Muhammad recognized as Kane outstanding citizen
By Matt Brennan For The Beacon-News November 29, 2012 9:36PM
Roscoe Ebey Citizen of the Year winner Clayton Muhammad (right) speaks with Richard Ebey, the son of the namesake of the award during a ceremony at the Kane County Sheriff's office in St. Charles on Friday, November 29, 2012. | Steven Buyansky~Sun-Times Media
Updated: January 1, 2013 6:08AM
There were 25 murders in Aurora in 2002, the year Clayton Muhammad founded the Boys II Men program to help create a positive influence in the lives of young black and Latino men.
Fast forward to 2012, the 10th anniversary for the club. As of Thursday, there has not yet been a homicide in Aurora. Law enforcement has received some of the credit, but on Thursday morning they gave some of that credit to Muhammad, who won the 2012 Roscoe Ebey Citizen of the Year Award at the Kane County Sheriff’s Office for his work with Aurora youth.

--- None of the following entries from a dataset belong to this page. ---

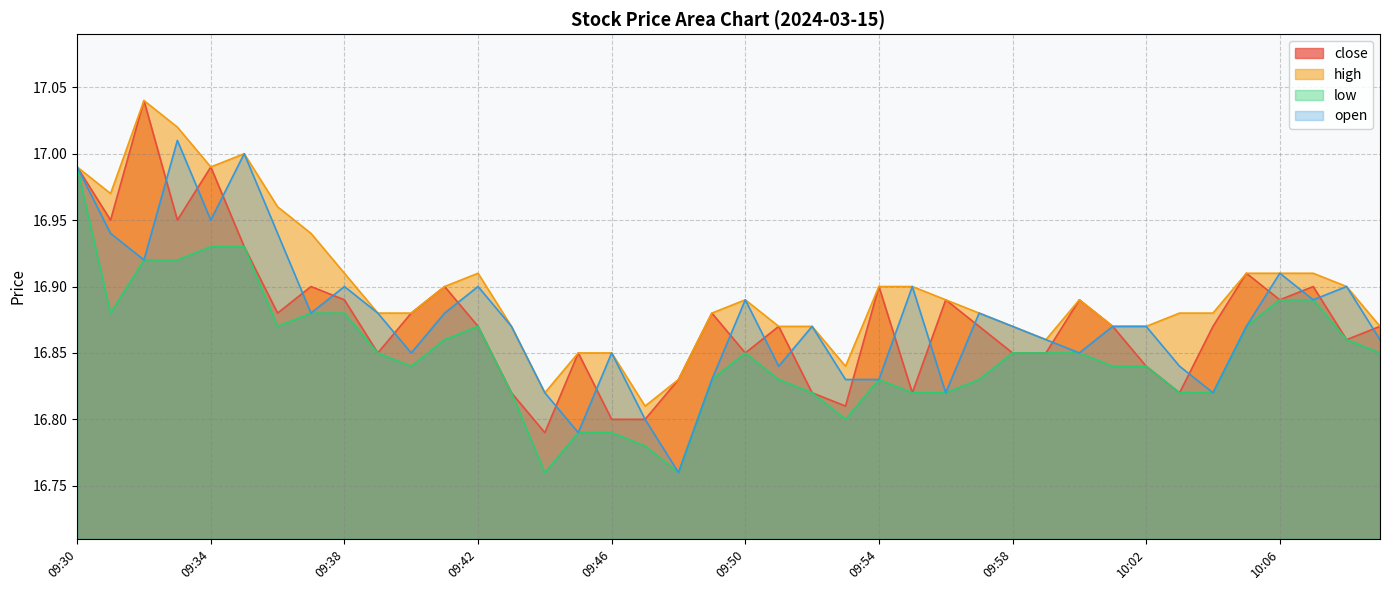

Which series ends up on top after the final intersection of close and open?

close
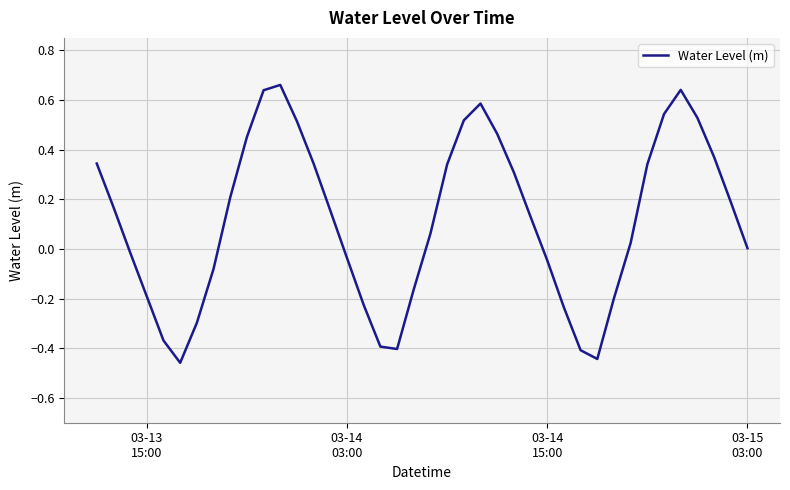

What is the difference between the maximum and minimum values?

1.1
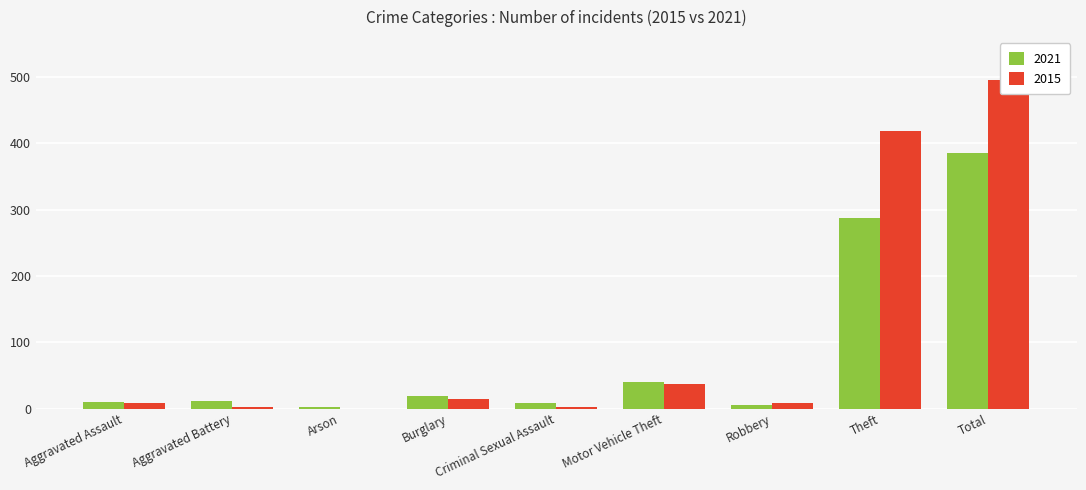

True or false: 2015 has a value of 3 at Criminal Sexual Assault.

True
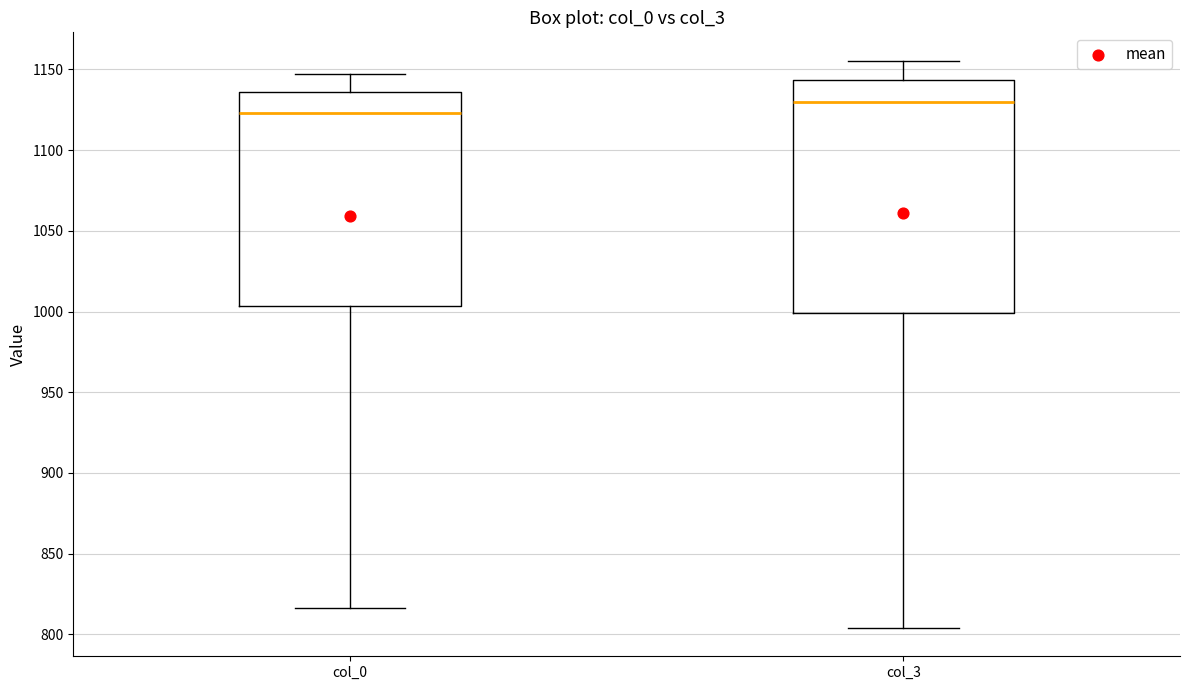

Reading left to right, transcribe this box plot: for each box, give where its median line is, the range the box spans, and where its two whiskers end, as read against the y-axis. The values are not printed on the chart, so give them approximately, as read against the axis.

col_0: median 1125, box 1005 to 1135, whiskers 815 to 1150
col_3: median 1130, box 1000 to 1145, whiskers 805 to 1155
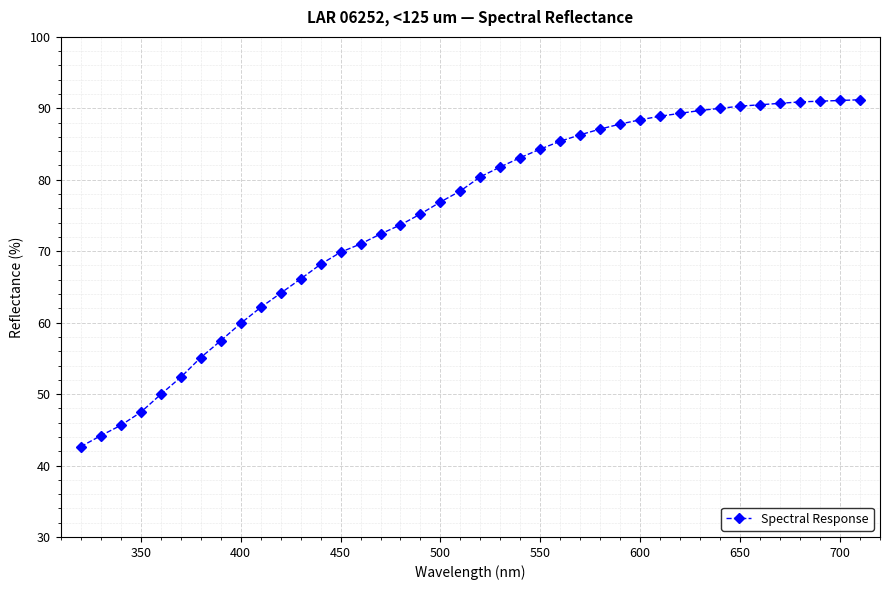

What is the difference between the maximum and minimum values?

48.6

“Clayton and Boys II Men have been major contributors to a peaceful city,” Aurora Mayor Tom Weisner said.
Weisner nominated Muhammad for the award, encouraged by the positive influence in the lives of Aurora youth. Many of the men in the Boys II Men club have made positive strides in their lives, instead of getting sucked into gangs.
“It’s just so heartening to see these young men moving forward,” Weisner said.

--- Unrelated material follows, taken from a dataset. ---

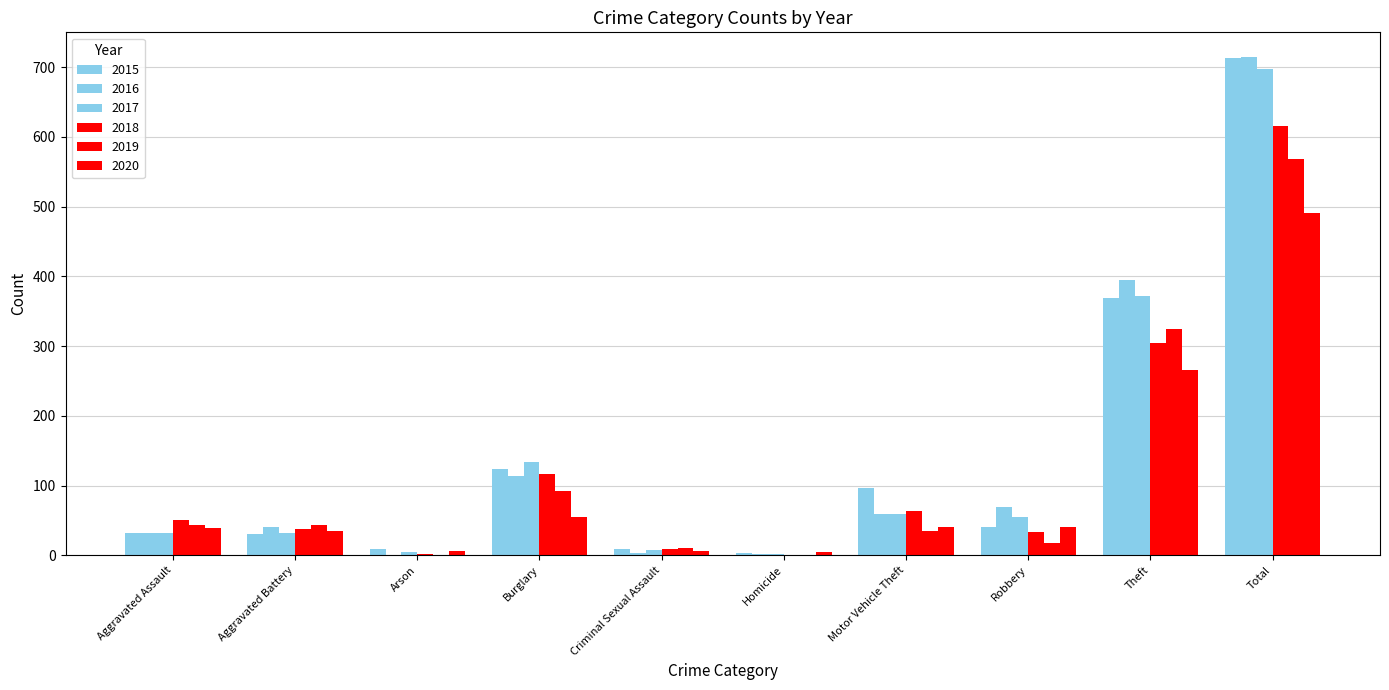

Which series has the largest range (max minus min)?

2016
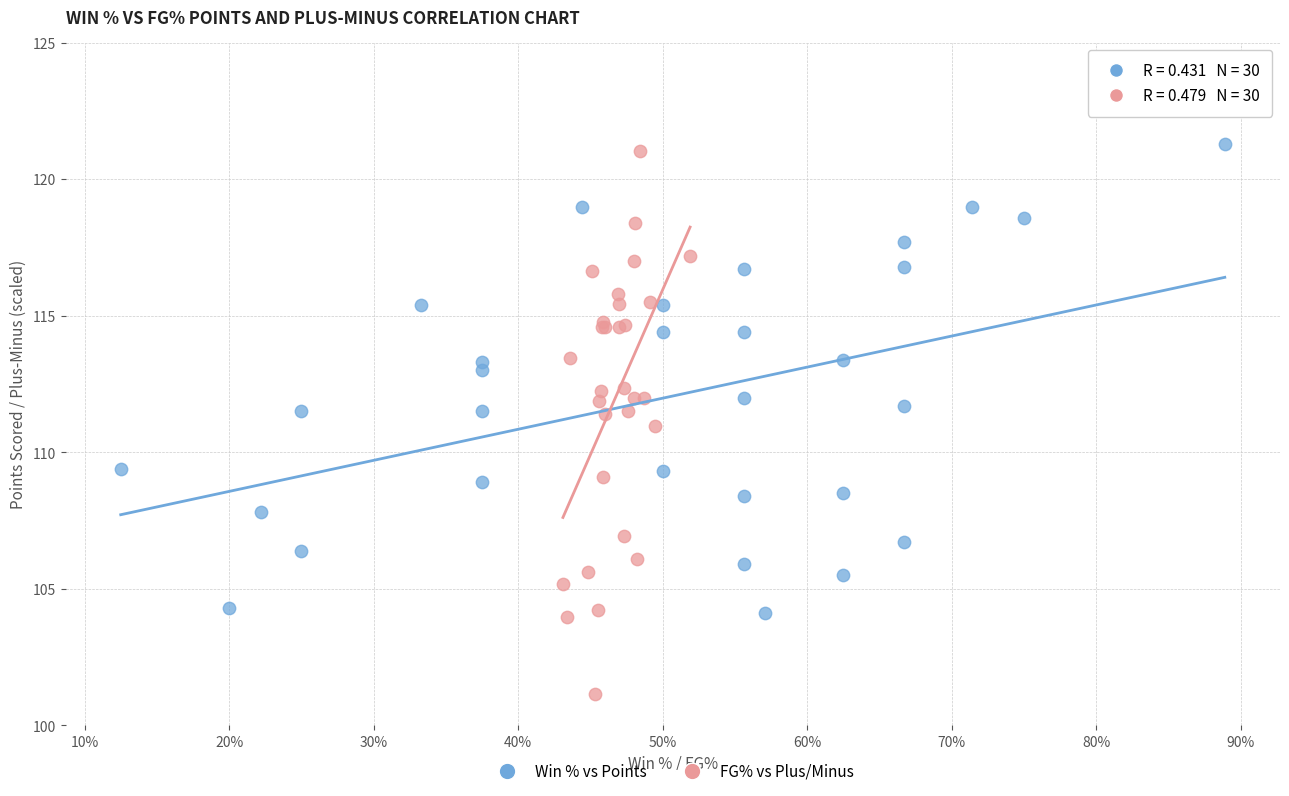

Which series reaches the minimum Y coordinate?

FG% vs Plus/Minus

Earlier this week, Weisner and the Aurora City Council honored Muhammad in recognition of Boys II Men’s ten year anniversary.
Muhammad currently serves as the spokesman for East Aurora District 131, after beginning his career as a teacher at Waldo Middle School. He is also a former vice president at the Quad County Urban League in Aurora.
He was honored to receive the award, he said. It was named in honor of 83 year-old Aurora resident Roscoe Ebey, who was murdered in his Aurora Township home in 2007. Ebey was a World War II veteran who was very popular in his neighborhood. The award is designed to recognize people who exemplify a spirit of selfless giving.
“To have any connection to that at all is so inspiring,” Muhammad said.
Muhammad said that law enforcement created a strong foundation for the club to be able to build on. He also credited the media for running both the negative and positive stories that have an impact on minority communities.
Muhammad said service to others has become a large part of how he lives. The situation in 2002 called for a different approach, and Boys II Men ended up being the solution.
“We wanted to do something different, working with the young men that were the demographic for those murders,” he said.
Perez, who is from Aurora, also spoke highly of Muhammad’s efforts.
“This really does our hearts good, to see a city that’s made a major transformation,” he said.